Een elfjarige mag misschien een Donald Duck kopen, maar geen huis of auto
‘Stel dat een patiënt schriftelijk heeft vastgelegd dat hij naar de intensive care wil worden gebracht wanneer hij instort? Moet een zorgverlener dat dan doen?’
‘Sowieso niet als de IC bezet is’, zegt een jongen.
‘Nou’, zegt Kloppenberg, ‘je moet het in principe wél doen, maar alleen als het een medisch zinvolle handeling is. In dit voorbeeld is niet duidelijk of daar sprake van is.’
Tot hun twaalfde verjaardag mogen kinderen niet zelf beslissen over een medische behandeling. Die taak rust op hun ouders’ schouders. Logisch, vindt Kloppenberg. ‘Een elfjarige mag misschien een Donald Duck kopen, maar geen huis of auto.’
Van hun twaalfde tot hun zestiende geldt de regel ‘informatie en dubbele toestemming’.
‘Wat is dat… Niemand? Heeft iemand hier het boek gelezen? Ik geloof het niet, hè? Het is simpel, in die periode beslissen ouders en kind samen.’
Dat is inderdaad simpel, maar toch ook weer niet. Want wat doe je als een vijftienjarige een abortus wil en haar ouders niet?
‘Dan kun je de ouders tijdelijk onbekwaam achten’, oppert een meisje op rij twee.
Stel dat dat meisje helemaal niet wil dat haar ouders te weten komen dat ze seks heeft gehad
‘Bijna goed. Als een kind onder de twaalf jaar is, kunnen de ouders uit de ouderlijke macht worden gezet. Maar een vijftienjarige heeft wél iets te zeggen over haar behandeling, hè? Emma, Julie en Merel! Want stel dat dat meisje helemaal niet wil dat haar ouders te weten komen dat ze seks heeft gehad. Omdat ze bang is voor geweld, verstoting, eerwraak, noem maar op. Moet de zorgverlener dan toch de ouders informeren en om toestemming vragen?’
Nee, vindt de zaal en de wet staat aan hun kant. ‘Maar denk er niet te licht over. De zorgverlener moet overleggen met collega’s en z’n afwegingen op papier zetten. Hij moet de beslissing zo nodig voor een rechter kunnen verantwoorden.’

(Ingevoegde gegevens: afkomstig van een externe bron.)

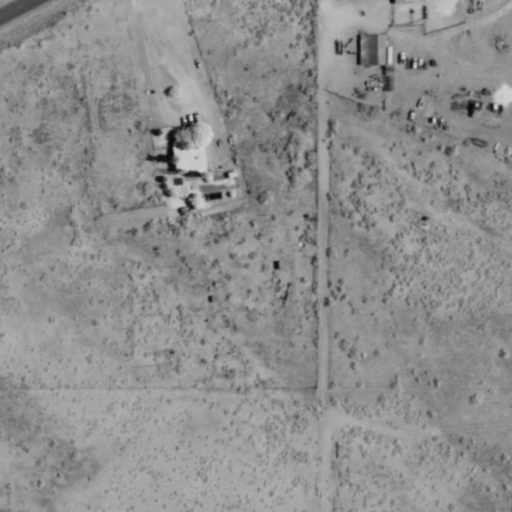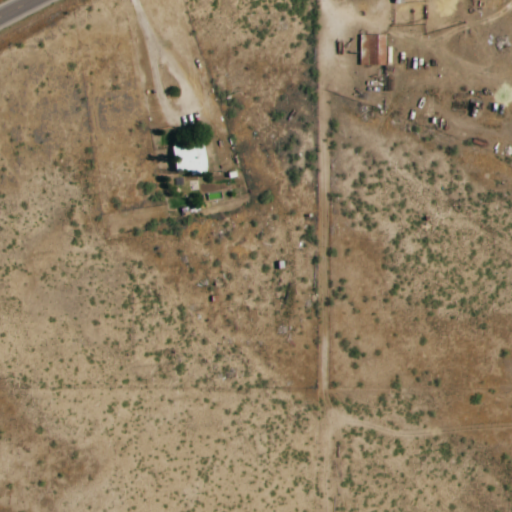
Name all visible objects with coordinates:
road: (16, 8)
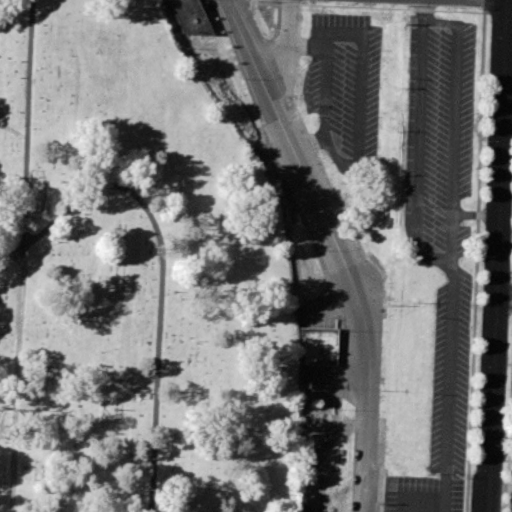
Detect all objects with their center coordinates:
road: (483, 3)
road: (370, 6)
road: (423, 11)
road: (500, 13)
building: (190, 16)
building: (188, 17)
road: (245, 44)
road: (286, 47)
parking lot: (346, 89)
road: (248, 104)
road: (15, 128)
road: (475, 213)
road: (504, 235)
parking lot: (440, 243)
road: (23, 256)
road: (496, 256)
road: (449, 258)
road: (474, 259)
road: (163, 267)
park: (134, 277)
road: (357, 291)
road: (503, 296)
building: (319, 345)
building: (318, 346)
road: (505, 346)
road: (451, 384)
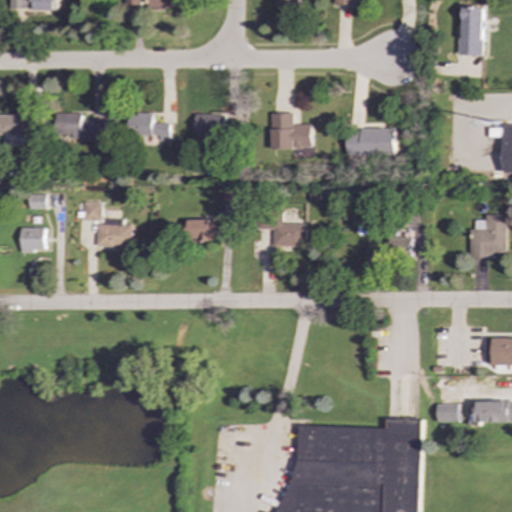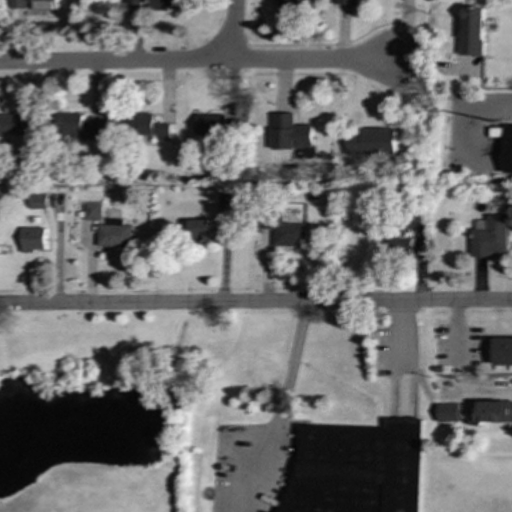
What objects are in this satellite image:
building: (346, 2)
building: (346, 2)
building: (159, 3)
building: (288, 3)
building: (289, 3)
building: (159, 4)
building: (34, 5)
building: (34, 5)
road: (231, 27)
building: (472, 31)
building: (472, 31)
road: (301, 62)
road: (109, 63)
road: (468, 111)
building: (16, 124)
building: (16, 124)
building: (210, 124)
building: (210, 125)
building: (148, 126)
building: (80, 127)
building: (148, 127)
building: (81, 128)
building: (290, 132)
building: (291, 133)
building: (370, 142)
building: (371, 142)
building: (303, 153)
building: (38, 201)
building: (226, 201)
building: (38, 202)
building: (226, 202)
building: (93, 211)
building: (93, 211)
building: (189, 231)
building: (190, 231)
building: (284, 231)
building: (284, 231)
building: (115, 234)
building: (115, 234)
building: (488, 236)
building: (488, 237)
building: (32, 240)
building: (33, 240)
building: (399, 247)
building: (399, 247)
road: (256, 300)
road: (459, 331)
road: (402, 336)
building: (502, 352)
building: (502, 352)
road: (290, 367)
road: (480, 395)
park: (92, 410)
building: (494, 412)
building: (494, 412)
building: (448, 413)
building: (448, 413)
building: (352, 470)
building: (353, 470)
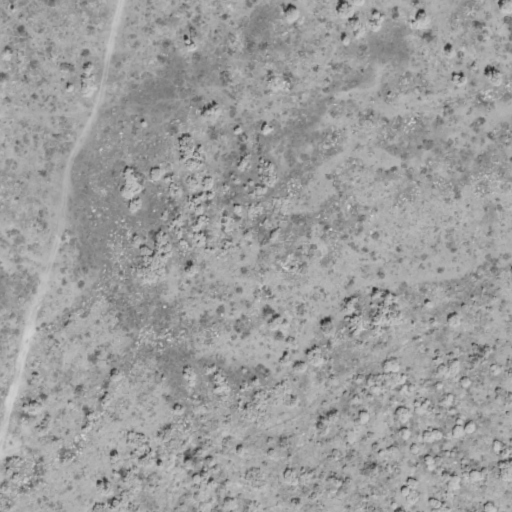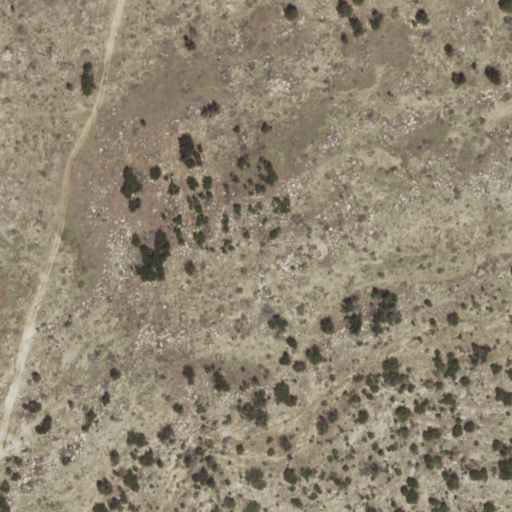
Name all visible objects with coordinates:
road: (108, 256)
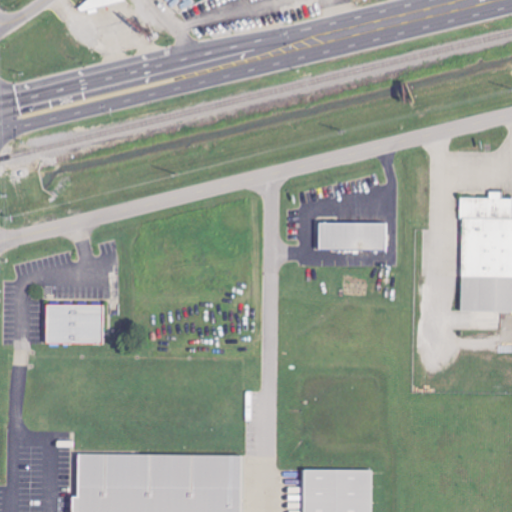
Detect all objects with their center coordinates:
building: (92, 7)
road: (23, 15)
road: (176, 31)
road: (240, 58)
railway: (256, 96)
road: (461, 170)
road: (256, 177)
road: (336, 206)
building: (351, 236)
building: (353, 236)
building: (486, 253)
building: (486, 254)
building: (74, 323)
building: (75, 324)
road: (267, 343)
road: (12, 403)
building: (156, 483)
building: (158, 483)
building: (241, 484)
building: (335, 490)
building: (338, 490)
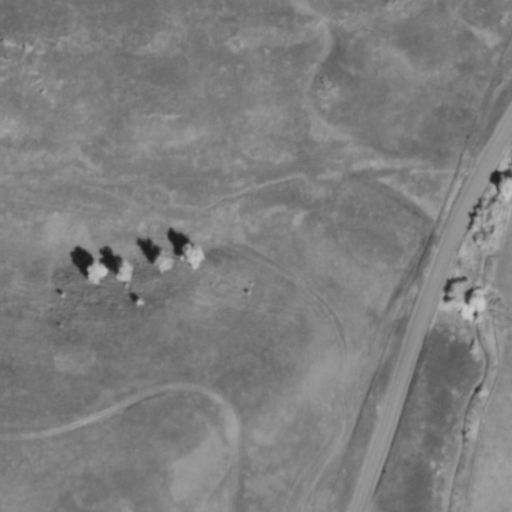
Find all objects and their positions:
road: (426, 310)
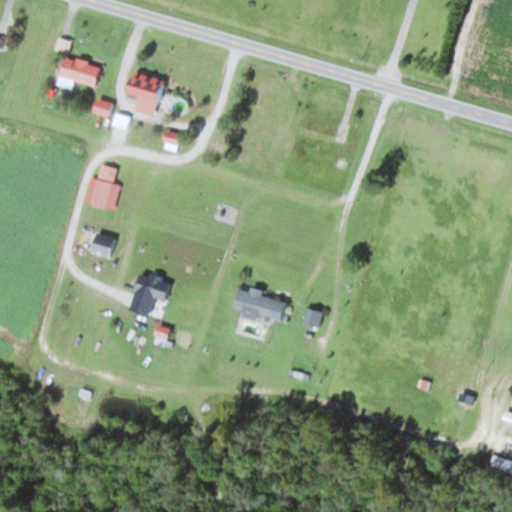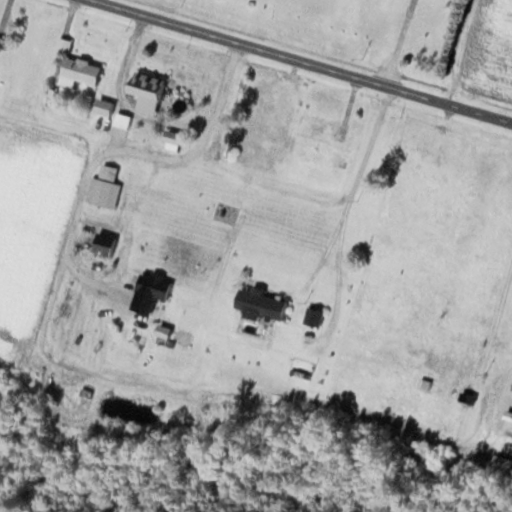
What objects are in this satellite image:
building: (3, 44)
road: (304, 61)
building: (84, 72)
building: (153, 82)
building: (267, 115)
building: (333, 130)
building: (107, 193)
building: (85, 238)
building: (115, 244)
building: (265, 303)
building: (317, 317)
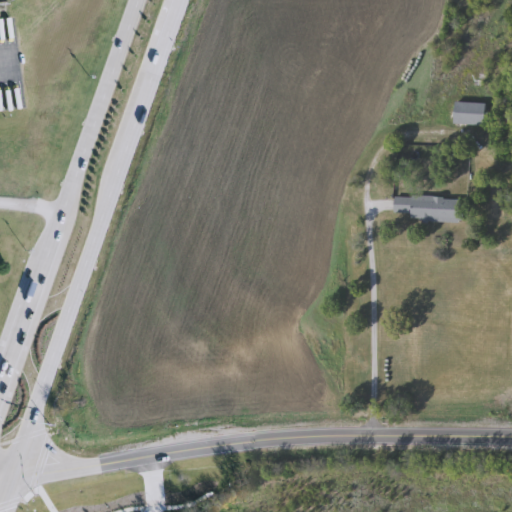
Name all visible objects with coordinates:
park: (4, 0)
building: (469, 114)
building: (469, 114)
road: (64, 177)
road: (27, 201)
building: (430, 209)
building: (430, 209)
road: (88, 238)
road: (366, 320)
road: (256, 441)
road: (43, 452)
road: (2, 477)
traffic signals: (4, 477)
road: (2, 482)
road: (159, 484)
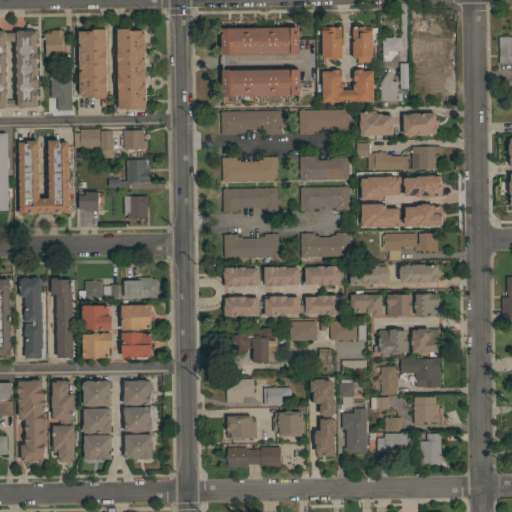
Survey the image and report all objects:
road: (18, 0)
building: (258, 40)
building: (248, 41)
building: (53, 42)
building: (45, 43)
building: (323, 43)
building: (328, 43)
building: (360, 44)
road: (111, 45)
building: (352, 45)
building: (388, 47)
building: (505, 49)
building: (500, 50)
building: (420, 51)
building: (425, 51)
road: (245, 60)
building: (92, 63)
building: (79, 64)
building: (18, 68)
building: (130, 68)
building: (18, 69)
building: (118, 70)
building: (398, 76)
building: (259, 81)
building: (249, 83)
building: (392, 85)
building: (434, 85)
building: (343, 86)
building: (337, 87)
building: (429, 87)
building: (61, 89)
building: (509, 89)
building: (511, 89)
building: (55, 94)
road: (429, 107)
building: (322, 120)
building: (250, 121)
building: (318, 121)
building: (246, 122)
building: (418, 123)
road: (91, 124)
building: (374, 124)
building: (366, 125)
building: (410, 125)
building: (510, 127)
building: (86, 138)
building: (105, 139)
building: (133, 139)
building: (90, 141)
building: (125, 141)
road: (255, 143)
building: (505, 151)
building: (424, 156)
building: (418, 158)
building: (379, 159)
building: (322, 168)
building: (247, 170)
building: (244, 171)
building: (3, 172)
building: (131, 173)
building: (126, 174)
building: (42, 177)
building: (32, 178)
building: (382, 178)
building: (361, 179)
building: (414, 187)
building: (369, 188)
building: (505, 189)
building: (415, 190)
building: (323, 197)
building: (249, 198)
building: (318, 198)
building: (244, 199)
building: (89, 200)
building: (78, 202)
building: (134, 205)
building: (129, 208)
building: (369, 216)
building: (414, 216)
building: (386, 219)
building: (421, 219)
road: (262, 221)
road: (495, 240)
building: (405, 242)
building: (401, 243)
building: (323, 244)
building: (250, 245)
building: (318, 246)
road: (92, 247)
building: (245, 247)
road: (184, 255)
road: (478, 256)
building: (416, 273)
building: (320, 274)
building: (367, 274)
building: (411, 274)
building: (360, 275)
building: (278, 276)
building: (313, 276)
building: (231, 277)
building: (237, 277)
building: (272, 277)
road: (203, 281)
building: (140, 287)
building: (90, 289)
building: (133, 289)
building: (94, 291)
building: (109, 291)
road: (275, 291)
building: (505, 300)
building: (506, 300)
road: (203, 301)
building: (364, 302)
building: (300, 305)
building: (358, 305)
building: (389, 305)
building: (396, 305)
building: (421, 305)
building: (423, 305)
building: (237, 306)
building: (273, 306)
building: (314, 306)
building: (232, 307)
building: (32, 316)
building: (63, 316)
building: (4, 318)
building: (125, 318)
building: (53, 319)
building: (84, 319)
road: (426, 320)
building: (301, 329)
building: (95, 330)
building: (134, 330)
building: (340, 330)
building: (298, 331)
building: (337, 332)
building: (359, 332)
building: (356, 333)
building: (390, 341)
building: (425, 341)
building: (416, 342)
building: (511, 342)
building: (384, 343)
building: (247, 344)
building: (255, 344)
building: (85, 346)
building: (124, 346)
building: (323, 358)
building: (318, 362)
road: (497, 362)
building: (349, 366)
building: (352, 366)
building: (421, 370)
building: (417, 372)
road: (92, 375)
building: (387, 379)
building: (382, 381)
building: (510, 385)
building: (345, 387)
building: (314, 388)
building: (237, 389)
building: (232, 390)
building: (341, 390)
building: (95, 392)
building: (136, 392)
building: (125, 394)
building: (86, 395)
building: (276, 395)
building: (271, 397)
building: (313, 397)
building: (5, 398)
building: (378, 402)
building: (374, 403)
building: (51, 404)
building: (420, 410)
building: (423, 410)
building: (31, 418)
road: (119, 418)
building: (136, 418)
building: (20, 419)
building: (96, 419)
building: (511, 419)
building: (62, 420)
building: (126, 420)
building: (86, 422)
building: (287, 423)
building: (391, 423)
building: (280, 425)
building: (387, 425)
building: (240, 426)
building: (235, 429)
building: (354, 429)
building: (320, 431)
building: (350, 431)
building: (314, 439)
building: (394, 442)
building: (54, 443)
building: (3, 444)
building: (385, 444)
building: (0, 445)
building: (96, 446)
building: (137, 446)
building: (127, 447)
building: (86, 448)
building: (425, 450)
building: (427, 450)
building: (253, 456)
building: (247, 457)
road: (117, 462)
road: (256, 491)
road: (12, 503)
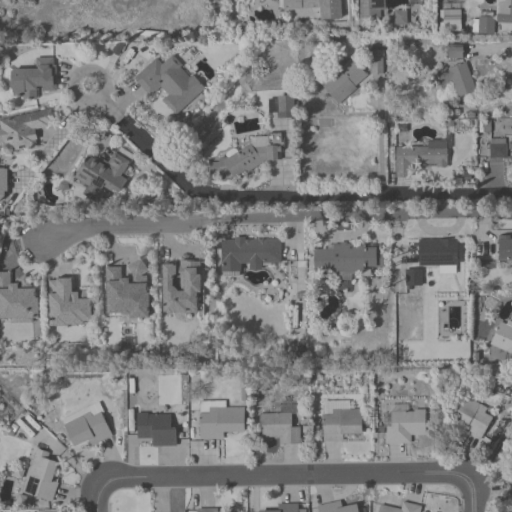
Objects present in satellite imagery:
building: (370, 9)
building: (330, 10)
building: (495, 17)
building: (451, 21)
road: (497, 44)
building: (33, 79)
building: (462, 81)
building: (345, 82)
building: (170, 84)
building: (23, 130)
road: (381, 143)
building: (497, 149)
building: (248, 157)
building: (421, 157)
building: (105, 174)
building: (2, 185)
road: (279, 195)
road: (277, 223)
building: (505, 250)
building: (438, 253)
building: (247, 255)
building: (348, 259)
building: (181, 289)
building: (126, 292)
building: (17, 303)
building: (67, 306)
building: (502, 338)
building: (472, 419)
building: (220, 421)
building: (341, 421)
building: (403, 426)
building: (87, 427)
building: (158, 428)
building: (280, 429)
building: (42, 476)
road: (304, 478)
road: (99, 496)
building: (511, 503)
building: (290, 508)
building: (337, 508)
building: (402, 508)
building: (208, 510)
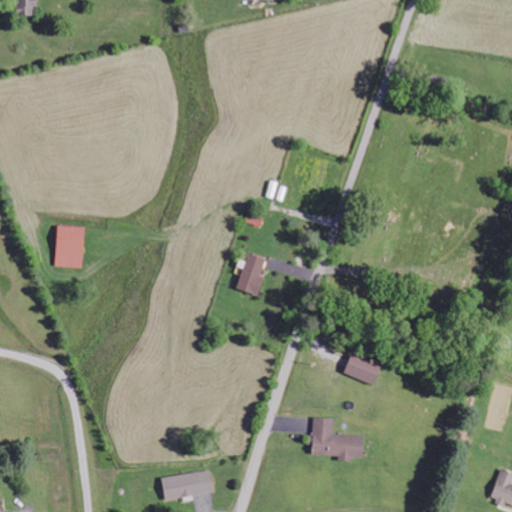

Een zorgverlener moet, juridisch gezien, op eieren lopen. Hij heeft een beroepsgeheim, dus hij houdt z’n mond, ook tegen de politie. ‘Over medische zaken én over niet-medische zaken. Als een patiënt vertelt dat hij een moord heeft gepleegd, mag je daar níets over zeggen. Maar als hij laat merken dat hij van plan is om een moord te plegen, moet je wél naar de politie. Als er mensenlevens op het spel staan, heeft de zorgverlener zelfs een spreekplicht. Maar pas op, ook dan mag je niet zeggen voor welke aandoening de patiënt op het spreekuur kwam. Is dat helder?’
‘GLASHELDER’, zegt een jongen achter in de zaal.
‘Mooi, als één van jullie er niet uitkomt, meld je bij hem, dan legt hij het even uit. Tot volgende week.’